Дитрих проявляла некоторую сдержанность, лишь когда речь заходила об его интеллекте. Ни происхождение, ни образование не могли придать Габену той утонченности, того лоска, которые привлекали ее в Ремарке.
Она занялась работой над английским произношением Габена. В его французском акценте не было ни веселой живости Шевалье, ни сексуальной мягкости Буайе. Габен говорил глухим басом.
Когда он говорил по-французски, мурашки по спине бегали, но по-английски у него были интонации рассерженного метрдотеля. Дитрих отстаивала интересы Габена на студии, и благодаря ей, он заочно наживал врагов. Она даже убедила кого-то назначить ее старого любовника Фрица Ланга режиссером фильма, где снимался Габен. К счастью, Ланга заменили через четыре дня после начала съемок. Да и фильм оказался таким никчемным, что личность режиссера не имела значения. Тем не менее, у Ланга было предостаточно времени для мужского разговора с Габеном: однажды, явившись домой, Габен обвинил Дитрих в любовной связи с Лангом.
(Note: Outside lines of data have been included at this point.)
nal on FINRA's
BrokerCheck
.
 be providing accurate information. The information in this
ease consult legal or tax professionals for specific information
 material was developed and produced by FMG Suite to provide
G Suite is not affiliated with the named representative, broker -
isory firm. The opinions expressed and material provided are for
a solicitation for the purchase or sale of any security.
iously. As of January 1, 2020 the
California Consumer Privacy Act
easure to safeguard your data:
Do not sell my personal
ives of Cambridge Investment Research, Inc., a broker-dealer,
— С этим уродом-евреем? — она широко открыла глаза от изумления. — Да ты, должно быть, шутишь, mon amour! — И с этими словами она заключила Габена в объятия.
На протяжении всей жизни Дитрих занималась этим постоянно, изглаживала из памяти имена любовников, будто их и на свете не существовало. И это был не удобный трюк, чтобы выбраться из щекотливого положения, но подлинное стирание из памяти. Она и в других случаях поступала так же — страшная черта характера.
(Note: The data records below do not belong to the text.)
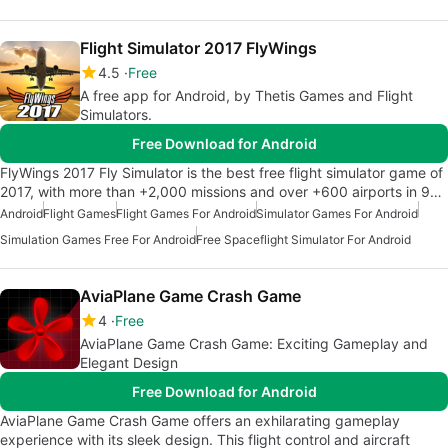
Flight Simulator 2017 FlyWings
4.5
Free
A free app for Android, by Thetis Games and Flight
Simulators.
Free Download for Android
FlyWings 2017 Fly Simulator is the best free flight simulator game of
2017, with more than +2,000 missions and over +600 airports in 9…
Android
Flight Games
Flight Games For Android
Simulator Games For Android
Simulation Games Free For Android
Free Spaceflight Simulator For Android
AviaPlane Game Crash Game
4
Free
AviaPlane Game Crash Game: Exciting Gameplay and
Elegant Design
Free Download for Android
AviaPlane Game Crash Game offers an exhilarating gameplay
experience with its sleek design. This flight control and aircraft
Мое ученичество закончилось, я получила право играть на сцене и выбрала себе актерский псевдоним Мария Мэнтон. Мне представлялось, что он звучит твердо, на американский лад. Мне дали главную роль Лавинии в пьесе О’Нила «Траур к лицу Электре». Место действия греческой трагедии перенесено автором в Новую Англию, но наш режиссер решил перенести его далеко на Юг. Тема: взаимная ненависть матери и дочери. Интересный выбор! Мать явилась на премьеру с «мальчиками» и де Акостой. Она не поняла, что хотел сказать «этот нагоняющий тоску О’Нил», но сочла мою игру превосходной. Не понравились ей мои кудри и взятое напрокат платье периода до Гражданской войны в США: его могла бы смоделировать Ирен, посетовала мать, если бы ей вовремя сказали, что мне нужно «историческое» платье.
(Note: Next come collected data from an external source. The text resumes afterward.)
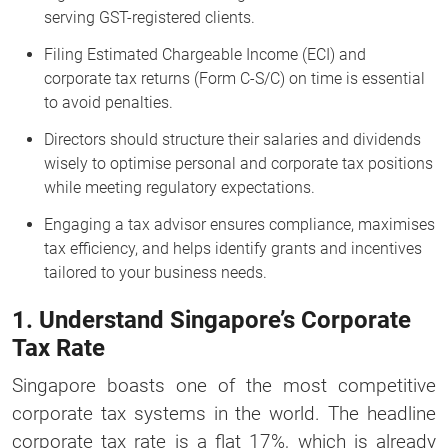
serving GST-registered clients.
Filing Estimated Chargeable Income (ECI) and
corporate tax returns (Form C-S/C) on time is essential
to avoid penalties.
Directors should structure their salaries and dividends
wisely to optimise personal and corporate tax positions
while meeting regulatory expectations.
Engaging a tax advisor ensures compliance, maximises
tax efficiency, and helps identify grants and incentives
tailored to your business needs.
1. Understand Singapore’s Corporate
Tax Rate
Singapore boasts one of the most competitive
corporate tax systems in the world. The headline
corporate tax rate is a flat 17%, which is already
Агент Дитрих, ныне продюсер, предложил ей сняться в фильме с условным названием «Так хочет леди» на студии «Коламбиа». Дитрих приняла предложение, даже не прочитав до конца сценарий, не выяснив, кто режиссер и кого взяли на главную мужскую роль. Чарли Фельдман был доволен, хоть и слегка озадачен. Я не удивилась: мать целиком полагалась на Фельдмана и, к тому же, впервые в жизни влюблена так сильно, что работа отступила на второй план.
Как только она водворилась в своей гримерной в «Коламбиа», жизнь нанесла ей удар, но, к сожалению, недостаточно сильный. Режиссер Митчел Лейзен обожал Дитрих, всегда оставался ее верным поклонником, так что она была на коне. Совместными усилиями они состряпали нечто умышленно фальшивое и банальное. В сороковые годы это потребовало сосредоточения усилий, сейчас все значительно проще. И, разумеется, все считали, что снимают великолепный фильм с еще более великолепной Марлен.
Бедный Фред Мак-Мюррей. Всегда надежная рабочая лошадка из всех голливудских киногероев, он вдруг оказался в центре этой веселой сумасбродной постановки и, в своей невозмутимой манере, не сказав ни слова, выполнил работу, получил гонорар и, как всякий нормальный кормилец, отправился домой, к своей маленькой жене. Любви между звездами не было и в помине. На самом же деле, судя по поведению съемочной группы, в фильме снималась лишь одна звезда — Дитрих.